[Work task]
Locate every line in the records below that holds the word "Gémeaux" and return each one.

───── Provided information

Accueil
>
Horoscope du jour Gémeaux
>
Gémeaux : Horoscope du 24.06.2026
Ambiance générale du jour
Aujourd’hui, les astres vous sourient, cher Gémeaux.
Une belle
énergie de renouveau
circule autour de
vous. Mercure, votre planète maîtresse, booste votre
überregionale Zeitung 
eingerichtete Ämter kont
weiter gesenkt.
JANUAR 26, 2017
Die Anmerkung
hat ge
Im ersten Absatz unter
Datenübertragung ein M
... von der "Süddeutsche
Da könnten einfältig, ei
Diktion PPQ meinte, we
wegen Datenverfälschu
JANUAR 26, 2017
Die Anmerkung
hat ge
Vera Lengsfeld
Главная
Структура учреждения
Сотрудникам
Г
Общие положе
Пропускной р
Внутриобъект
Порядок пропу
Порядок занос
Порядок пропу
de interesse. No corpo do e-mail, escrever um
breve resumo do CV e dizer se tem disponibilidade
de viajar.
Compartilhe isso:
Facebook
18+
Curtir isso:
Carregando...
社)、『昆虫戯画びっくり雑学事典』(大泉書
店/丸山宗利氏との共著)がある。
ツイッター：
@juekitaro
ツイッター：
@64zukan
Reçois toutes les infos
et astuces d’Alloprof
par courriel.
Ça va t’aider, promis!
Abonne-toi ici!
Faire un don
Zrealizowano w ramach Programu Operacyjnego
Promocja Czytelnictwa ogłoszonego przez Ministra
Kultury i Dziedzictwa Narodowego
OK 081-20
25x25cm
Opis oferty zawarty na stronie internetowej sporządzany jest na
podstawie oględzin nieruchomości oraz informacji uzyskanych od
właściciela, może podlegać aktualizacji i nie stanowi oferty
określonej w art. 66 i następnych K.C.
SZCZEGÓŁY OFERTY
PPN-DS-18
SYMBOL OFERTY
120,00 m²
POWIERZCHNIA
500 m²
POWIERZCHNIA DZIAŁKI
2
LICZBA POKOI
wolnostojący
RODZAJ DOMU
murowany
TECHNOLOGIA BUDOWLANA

──────────

[Completed task]
Horoscope du jour Gémeaux
Gémeaux : Horoscope du 24.06.2026
Aujourd’hui, les astres vous sourient, cher Gémeaux.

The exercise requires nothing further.